Introduction The Silk Road -- for centuries, this name has conjured up the sights and smells and sounds of faraway lands: shimmering desert sands; icy, windswept mountain passes; the reek of camel caravans; the hubbub of marketplaces. Above all, the title has stood for the lure of soft, rustling, luxurious silk. Despite its name, the Silk Road was not just one path. Instead, it was made up of many trade routes that ran from China to India and Egypt, through the cities of Baghdad and Constantinople and Samarkand, all the way to Moscow and Venice and other European cities. The Silk Road traveled over land and over water. The journey was long and difficult. Part of it was by ship, powered by sails or oars. Much of it was over land, with animals and people carrying goods.
The journey from China to southern India could take a year. Marco Polo and his family took three years to travel 8000 kilometers (4970 miles) from their home in Venice to the court of the Chinese emperor in Beijing. The Silk Road linked wealthy cities, with their richly decorated palaces and public buildings, and passed through the fertile green farmland surrounding these cities. However, much of it crossed bleak and rugged country with few inhabitants. Travelers fought off bandits, went hungry and thirsty, and survived storms and avalanches. When countries along the Silk Road were at war, soldiers often stole from travelers and sometimes killed them. In the most dangerous times, journeys along the Silk Road were few, but when peace returned, the trade routes thronged with people again. So it went for about two thousand years, dating from the fifth century BCE.
This book introduces three very different men who, for very different reasons, braved the journey along the Silk Road. The earliest of them was a Chinese man, a Buddhist pilgrim named Xuanzang (pronounced Shoon dzang) who, in the seventh century, brought important religious books from India back to his home country.
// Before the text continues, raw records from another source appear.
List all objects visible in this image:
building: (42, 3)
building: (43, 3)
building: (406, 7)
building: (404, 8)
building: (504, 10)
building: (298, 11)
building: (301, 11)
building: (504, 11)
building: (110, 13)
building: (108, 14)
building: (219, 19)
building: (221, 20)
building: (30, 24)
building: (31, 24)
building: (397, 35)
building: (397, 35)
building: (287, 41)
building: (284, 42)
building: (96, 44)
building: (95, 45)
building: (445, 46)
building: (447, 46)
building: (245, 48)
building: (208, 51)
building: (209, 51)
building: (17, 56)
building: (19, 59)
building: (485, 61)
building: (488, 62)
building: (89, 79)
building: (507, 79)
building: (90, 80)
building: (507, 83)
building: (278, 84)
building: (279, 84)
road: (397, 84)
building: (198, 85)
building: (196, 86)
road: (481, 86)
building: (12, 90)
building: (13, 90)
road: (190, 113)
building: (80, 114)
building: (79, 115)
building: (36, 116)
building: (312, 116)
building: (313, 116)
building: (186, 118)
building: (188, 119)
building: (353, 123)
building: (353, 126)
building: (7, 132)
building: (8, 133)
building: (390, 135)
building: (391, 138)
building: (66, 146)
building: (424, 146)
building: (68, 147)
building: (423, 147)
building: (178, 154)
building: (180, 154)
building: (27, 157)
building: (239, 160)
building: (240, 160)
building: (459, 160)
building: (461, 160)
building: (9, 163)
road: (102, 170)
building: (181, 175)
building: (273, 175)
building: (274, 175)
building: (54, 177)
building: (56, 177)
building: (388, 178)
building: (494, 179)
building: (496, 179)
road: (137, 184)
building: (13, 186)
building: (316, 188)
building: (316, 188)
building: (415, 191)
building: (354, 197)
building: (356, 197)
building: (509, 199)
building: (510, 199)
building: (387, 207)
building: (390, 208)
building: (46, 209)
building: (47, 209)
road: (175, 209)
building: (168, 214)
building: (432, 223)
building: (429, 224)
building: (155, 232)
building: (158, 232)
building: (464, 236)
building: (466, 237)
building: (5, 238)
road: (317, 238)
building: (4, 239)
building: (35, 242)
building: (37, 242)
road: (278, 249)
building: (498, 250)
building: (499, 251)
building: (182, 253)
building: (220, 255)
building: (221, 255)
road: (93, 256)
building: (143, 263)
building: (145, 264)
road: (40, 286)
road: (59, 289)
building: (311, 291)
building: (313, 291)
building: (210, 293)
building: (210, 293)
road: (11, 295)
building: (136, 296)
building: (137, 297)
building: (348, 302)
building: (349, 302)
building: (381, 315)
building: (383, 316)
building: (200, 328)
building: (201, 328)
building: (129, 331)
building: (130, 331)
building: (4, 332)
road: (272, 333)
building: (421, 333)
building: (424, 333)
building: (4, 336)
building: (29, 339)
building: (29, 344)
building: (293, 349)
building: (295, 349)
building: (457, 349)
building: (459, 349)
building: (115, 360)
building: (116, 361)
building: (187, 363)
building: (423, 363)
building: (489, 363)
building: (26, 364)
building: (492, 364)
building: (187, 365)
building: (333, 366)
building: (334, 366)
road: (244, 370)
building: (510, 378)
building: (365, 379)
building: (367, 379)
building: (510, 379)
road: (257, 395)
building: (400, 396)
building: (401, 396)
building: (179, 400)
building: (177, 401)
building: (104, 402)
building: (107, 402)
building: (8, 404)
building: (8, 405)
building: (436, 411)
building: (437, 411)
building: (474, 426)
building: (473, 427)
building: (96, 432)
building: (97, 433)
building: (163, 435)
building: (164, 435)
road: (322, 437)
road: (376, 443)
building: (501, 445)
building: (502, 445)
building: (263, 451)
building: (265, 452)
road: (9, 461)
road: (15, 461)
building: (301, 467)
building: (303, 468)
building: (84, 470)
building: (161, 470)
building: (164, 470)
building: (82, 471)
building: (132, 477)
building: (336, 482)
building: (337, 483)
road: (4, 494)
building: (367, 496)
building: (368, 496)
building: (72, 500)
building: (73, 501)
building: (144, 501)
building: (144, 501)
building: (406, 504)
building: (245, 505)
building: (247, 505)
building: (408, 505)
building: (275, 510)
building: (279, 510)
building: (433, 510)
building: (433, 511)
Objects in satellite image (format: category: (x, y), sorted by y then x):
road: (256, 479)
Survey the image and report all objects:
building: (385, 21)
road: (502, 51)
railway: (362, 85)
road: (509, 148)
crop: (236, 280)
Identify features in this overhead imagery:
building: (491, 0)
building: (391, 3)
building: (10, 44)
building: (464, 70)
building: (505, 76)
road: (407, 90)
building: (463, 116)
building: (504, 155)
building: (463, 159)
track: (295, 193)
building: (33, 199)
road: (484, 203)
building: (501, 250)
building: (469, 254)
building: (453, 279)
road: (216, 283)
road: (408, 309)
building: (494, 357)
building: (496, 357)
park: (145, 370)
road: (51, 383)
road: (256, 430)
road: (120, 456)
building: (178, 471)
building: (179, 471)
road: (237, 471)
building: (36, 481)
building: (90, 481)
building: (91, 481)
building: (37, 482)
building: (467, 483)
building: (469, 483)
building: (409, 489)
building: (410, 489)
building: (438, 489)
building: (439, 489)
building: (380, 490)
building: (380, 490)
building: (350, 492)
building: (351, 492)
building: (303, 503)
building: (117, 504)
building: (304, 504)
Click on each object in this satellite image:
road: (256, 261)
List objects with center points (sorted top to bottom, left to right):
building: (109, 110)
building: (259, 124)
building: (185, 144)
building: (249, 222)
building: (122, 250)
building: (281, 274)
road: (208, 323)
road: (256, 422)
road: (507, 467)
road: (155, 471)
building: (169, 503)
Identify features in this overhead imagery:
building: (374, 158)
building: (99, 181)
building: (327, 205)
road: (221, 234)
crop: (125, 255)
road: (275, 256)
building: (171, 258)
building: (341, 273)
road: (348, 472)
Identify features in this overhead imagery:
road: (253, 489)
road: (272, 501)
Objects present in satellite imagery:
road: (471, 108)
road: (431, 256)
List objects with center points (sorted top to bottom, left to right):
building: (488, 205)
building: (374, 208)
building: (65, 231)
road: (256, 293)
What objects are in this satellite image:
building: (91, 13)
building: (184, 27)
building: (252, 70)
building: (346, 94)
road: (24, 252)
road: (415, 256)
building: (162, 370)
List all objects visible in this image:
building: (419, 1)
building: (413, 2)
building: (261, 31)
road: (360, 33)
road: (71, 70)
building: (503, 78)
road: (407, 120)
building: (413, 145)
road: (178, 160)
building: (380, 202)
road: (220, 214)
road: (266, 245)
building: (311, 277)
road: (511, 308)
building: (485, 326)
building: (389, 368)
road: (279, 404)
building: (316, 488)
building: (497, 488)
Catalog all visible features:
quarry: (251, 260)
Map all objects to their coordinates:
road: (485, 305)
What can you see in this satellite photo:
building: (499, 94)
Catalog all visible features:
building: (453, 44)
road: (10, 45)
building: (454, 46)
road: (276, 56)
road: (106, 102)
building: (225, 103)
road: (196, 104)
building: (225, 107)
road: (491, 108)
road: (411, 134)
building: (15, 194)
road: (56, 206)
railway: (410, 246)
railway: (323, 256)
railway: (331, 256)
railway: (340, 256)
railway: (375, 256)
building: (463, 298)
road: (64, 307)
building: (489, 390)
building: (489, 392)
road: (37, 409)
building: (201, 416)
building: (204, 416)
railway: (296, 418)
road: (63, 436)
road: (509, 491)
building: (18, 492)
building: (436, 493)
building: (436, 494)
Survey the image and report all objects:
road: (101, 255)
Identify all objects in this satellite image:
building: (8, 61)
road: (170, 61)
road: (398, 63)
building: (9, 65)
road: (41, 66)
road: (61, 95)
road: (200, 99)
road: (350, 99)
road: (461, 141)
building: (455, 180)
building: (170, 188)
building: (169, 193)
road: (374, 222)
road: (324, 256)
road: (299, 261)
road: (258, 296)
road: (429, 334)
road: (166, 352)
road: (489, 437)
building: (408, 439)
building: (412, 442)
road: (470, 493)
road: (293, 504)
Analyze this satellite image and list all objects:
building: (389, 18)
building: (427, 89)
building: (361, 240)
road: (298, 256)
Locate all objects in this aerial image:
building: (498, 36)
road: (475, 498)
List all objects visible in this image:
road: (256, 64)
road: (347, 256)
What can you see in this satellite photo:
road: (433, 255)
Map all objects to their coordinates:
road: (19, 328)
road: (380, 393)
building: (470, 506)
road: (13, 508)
The second, some five hundred years later, was a Mongolian warrior and a conqueror, Genghis Khan. The third, Marco Polo, was a merchant from Venice, who traveled east on the Silk Road to the court of the Chinese emperor in the late 13th century. You will no doubt notice there are no major roles for women in this book. Except in the case of Genghis Khan, since women had power and position among the Mongols, women in our three travelers' lives were seldom named in the records. There were no independent female travelers in medieval times, and no epic tales of their adventures. When women did travel, we have no record of their thoughts.
Over the centuries, much has moved along the Silk Road: silk and other trade goods, such as jewels and gold, wool and linen, and salt. New ideas were born along the Silk Road too: religions, such as Buddhism and Islam, spread from one country to another, as did new technologies and inventions, art, and literature. All the explorers in this book contributed a great deal to this exchange of wares and world news, affecting change that can still be felt today. Without their efforts, some religions might have died out, some countries might have remained isolated, and Christopher Columbus might never have set out for China and discovered North America. A Note on the Origin of the Name No one used the name "Silk Road" in any writings from our three travelers' time. The name was created by a German geographer named Ferdinand von Richtofen. Toward the end of the 19th century, he used the name to describe a loose network of land trade routes running from China, east to Japan, and west to the Mediterranean. Von Richtofen's catchy term quickly became popular and is still widely used.